Over the past 30 years, many schools in Indiana, and across the country, have used the three-cueing model for reading instruction. This method teaches students to use context clues, sentence structure and letters to identify words, which is not the most effective method because they are not decoding — sounding out words. Young students are not learning how to read; they’re learning how to make educated guesses. As they advance, they might struggle because they haven’t learned how to read words without context clues like pictures.
A standard definition and implementation of the science of reading would ensure schools across Indiana are implementing the same evidence-based curriculum that is proven to help students become successful readers and writers. Under legislation being considered, schools could no longer adopt curriculum that utilizes the three-cueing model for reading instruction.

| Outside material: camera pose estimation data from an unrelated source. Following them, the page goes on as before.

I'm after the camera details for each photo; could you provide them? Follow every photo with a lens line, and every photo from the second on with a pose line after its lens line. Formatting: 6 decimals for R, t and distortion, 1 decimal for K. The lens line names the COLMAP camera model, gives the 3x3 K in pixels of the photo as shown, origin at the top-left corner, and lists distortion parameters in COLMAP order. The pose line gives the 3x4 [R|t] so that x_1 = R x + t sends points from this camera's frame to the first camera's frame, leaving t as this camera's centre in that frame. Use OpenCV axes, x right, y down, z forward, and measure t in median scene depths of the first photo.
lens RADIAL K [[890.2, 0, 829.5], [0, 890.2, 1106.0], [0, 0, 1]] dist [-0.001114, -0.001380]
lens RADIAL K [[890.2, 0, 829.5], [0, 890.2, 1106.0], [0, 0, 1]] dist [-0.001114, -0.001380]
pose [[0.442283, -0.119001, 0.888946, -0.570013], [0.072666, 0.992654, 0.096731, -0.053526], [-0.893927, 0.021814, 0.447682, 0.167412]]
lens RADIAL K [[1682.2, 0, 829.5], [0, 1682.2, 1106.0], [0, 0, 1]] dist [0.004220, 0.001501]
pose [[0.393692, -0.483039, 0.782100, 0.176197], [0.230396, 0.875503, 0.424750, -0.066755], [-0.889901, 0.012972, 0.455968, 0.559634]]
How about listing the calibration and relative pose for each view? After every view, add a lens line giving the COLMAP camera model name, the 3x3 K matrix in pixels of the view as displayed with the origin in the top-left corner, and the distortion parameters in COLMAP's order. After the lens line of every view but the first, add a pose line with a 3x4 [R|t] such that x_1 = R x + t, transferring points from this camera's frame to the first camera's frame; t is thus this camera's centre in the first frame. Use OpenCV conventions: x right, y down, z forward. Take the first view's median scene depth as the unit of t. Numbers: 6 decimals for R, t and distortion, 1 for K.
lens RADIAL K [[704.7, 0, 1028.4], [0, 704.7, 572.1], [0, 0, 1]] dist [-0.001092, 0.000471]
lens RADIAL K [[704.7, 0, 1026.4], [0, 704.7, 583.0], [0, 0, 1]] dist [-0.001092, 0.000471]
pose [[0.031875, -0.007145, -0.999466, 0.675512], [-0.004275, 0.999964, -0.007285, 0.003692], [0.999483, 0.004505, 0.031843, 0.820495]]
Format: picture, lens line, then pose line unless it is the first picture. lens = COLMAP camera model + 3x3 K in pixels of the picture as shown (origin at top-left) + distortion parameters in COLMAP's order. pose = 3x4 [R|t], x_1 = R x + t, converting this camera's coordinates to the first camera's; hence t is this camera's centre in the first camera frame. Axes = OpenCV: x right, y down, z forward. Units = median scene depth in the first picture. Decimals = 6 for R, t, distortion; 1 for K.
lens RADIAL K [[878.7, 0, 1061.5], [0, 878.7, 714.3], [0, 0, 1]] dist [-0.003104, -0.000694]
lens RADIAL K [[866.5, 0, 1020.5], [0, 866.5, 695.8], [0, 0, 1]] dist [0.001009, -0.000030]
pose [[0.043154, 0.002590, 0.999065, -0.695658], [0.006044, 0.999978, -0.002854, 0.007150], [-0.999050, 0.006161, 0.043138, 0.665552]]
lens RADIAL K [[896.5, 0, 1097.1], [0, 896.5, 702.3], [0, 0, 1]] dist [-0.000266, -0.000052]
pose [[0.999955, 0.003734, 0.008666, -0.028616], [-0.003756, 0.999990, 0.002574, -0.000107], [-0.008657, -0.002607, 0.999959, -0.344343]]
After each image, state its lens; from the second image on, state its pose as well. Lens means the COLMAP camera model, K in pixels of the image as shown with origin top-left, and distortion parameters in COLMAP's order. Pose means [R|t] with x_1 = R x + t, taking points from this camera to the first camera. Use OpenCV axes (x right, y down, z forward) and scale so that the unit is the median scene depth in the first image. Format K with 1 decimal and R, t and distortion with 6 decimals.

In addition, teacher-prep programs would be required to include content within their curriculum aligned to the science of reading and prepare future educators to obtain a literacy endorsement from the Indiana Department of Education. This endorsement would be required to obtain or renew an elementary teaching license. This is a key step in driving student success in all subjects, because reading is the foundation of all learning.
With a fifth of Hoosier third-graders reading below grade level, Indiana cannot afford not to implement evidence-based reading instruction in our classrooms. America is in the middle of a reading crisis, and if other states fail to act with urgency now, an entire generation will grow up struggling to read.